## Data for review:
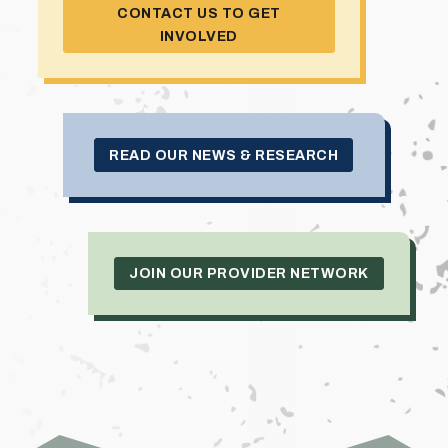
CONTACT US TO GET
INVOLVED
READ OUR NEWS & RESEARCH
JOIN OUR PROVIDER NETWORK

* * *

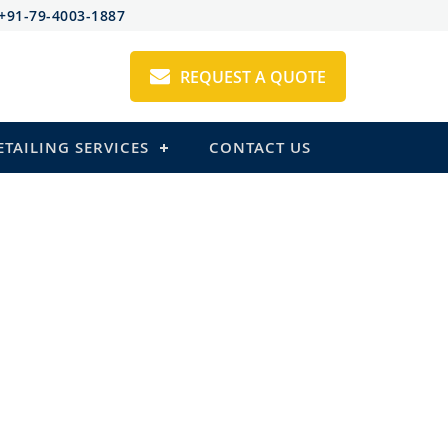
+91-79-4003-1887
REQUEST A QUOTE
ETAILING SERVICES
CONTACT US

## Task requirements:
Reproduce verbatim only the segment of the listing bounded by the line containing "CONTACT US TO GET" and the line containing "JOIN OUR PROVIDER NETWORK", with both boundary lines included.

## Exercise solution:
CONTACT US TO GET
INVOLVED
READ OUR NEWS & RESEARCH
JOIN OUR PROVIDER NETWORK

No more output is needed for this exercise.